The Council on Ethics of Sweden’s AP pension funds on Tuesday issued a statement of its expectations of global technology companies on human rights.
The council is a joint effort between Stockholm-based APs 1, 3 and 4 and Gothenburg-based AP2, through which the pension funds work on environmental and ethical issues.
The expectations require that technology giants reinforce measures to respect human rights. These firms must also fully align their work with the United Nations Guiding Principles on Business and Human Rights, the statement said.
Developed with the Danish Institute for Human Rights, the expectations have also been used as the basis for engagement with technology firms on human rights, together with a larger group of investors. Those investors include the £2.8 billion ($3.7 billion) Church of England Pensions Board, London, and APG.

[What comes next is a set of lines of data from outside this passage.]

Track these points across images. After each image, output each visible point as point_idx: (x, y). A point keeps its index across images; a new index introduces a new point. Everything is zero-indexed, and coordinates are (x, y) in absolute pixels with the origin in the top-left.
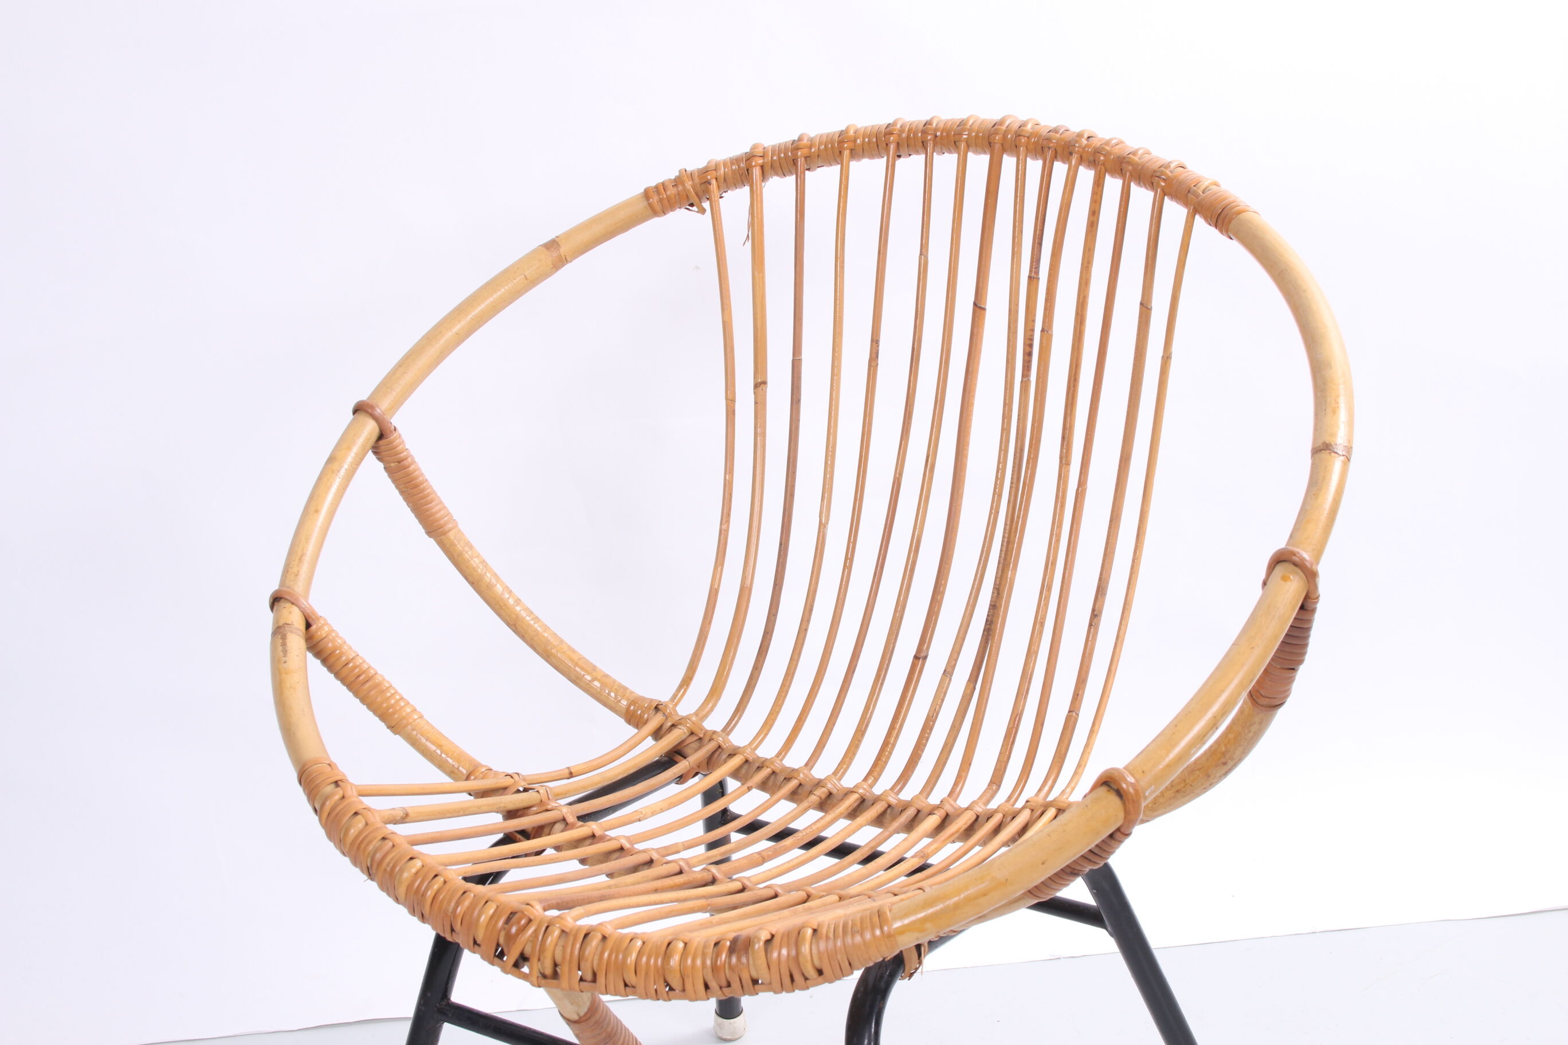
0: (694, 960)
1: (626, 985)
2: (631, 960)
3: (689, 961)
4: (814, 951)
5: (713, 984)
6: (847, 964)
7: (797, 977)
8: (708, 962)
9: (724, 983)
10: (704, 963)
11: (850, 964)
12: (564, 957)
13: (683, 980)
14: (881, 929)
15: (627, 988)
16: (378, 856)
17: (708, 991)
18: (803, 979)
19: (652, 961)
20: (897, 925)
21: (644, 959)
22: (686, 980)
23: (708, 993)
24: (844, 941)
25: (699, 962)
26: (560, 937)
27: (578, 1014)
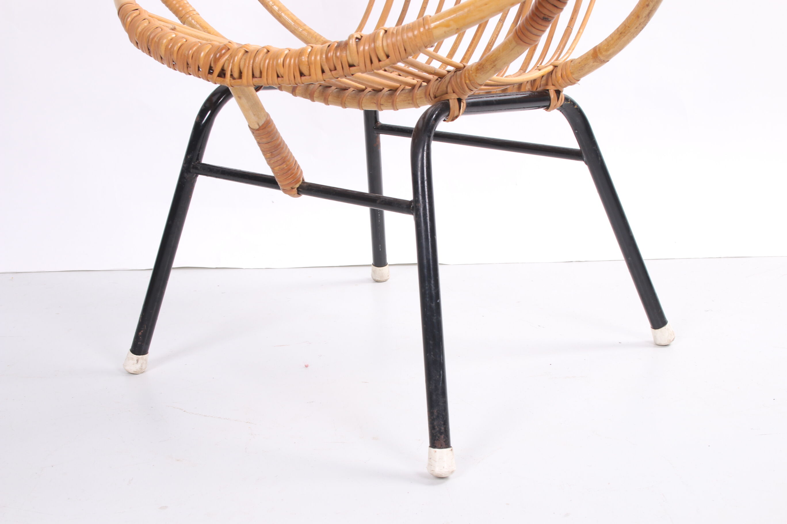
0: (315, 58)
1: (278, 76)
2: (280, 61)
3: (313, 58)
4: (385, 44)
5: (326, 69)
6: (403, 49)
7: (375, 60)
8: (324, 56)
9: (332, 68)
10: (321, 57)
11: (405, 50)
12: (245, 65)
13: (310, 67)
14: (424, 28)
15: (279, 78)
16: (151, 37)
17: (324, 74)
18: (377, 61)
19: (292, 61)
20: (432, 25)
21: (288, 60)
22: (311, 66)
23: (324, 75)
24: (402, 37)
25: (318, 58)
26: (244, 55)
27: (258, 124)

Technology companies’ human rights impacts include facilitating the spread of hate speech, misinformation and terrorism; discrimination and other human rights abuses resulting from algorithmic bias; and the concentration of wealth and reinforcement of inequalities, the statement said.
The statement sets out the council’s long-term expectations of how the sector should work strategically on human rights and is designed for use by investors to conduct constructive and effective dialogue with such companies.
“We need a broader discussion on the corporate responsibility of tech companies and respect for fundamental human rights,” John Howchin, secretary-general of the Council on Ethics, said in a news release. “It is still a relatively 'young' sector that in a short time has grown rapidly and has a wide impact. With this, many difficult issues have followed. We do not have all the answers to these questions as it is in many ways a new playing field we have in front of us, but we know from our experience of engaging with other sectors over the years that difficult questions can be addressed if you work in a structured way with the problems. Our goal is for this document to be a platform for that work.”
The four AP funds have more than 1.5 trillion Swedish kronor ($177.1 billion) in total assets.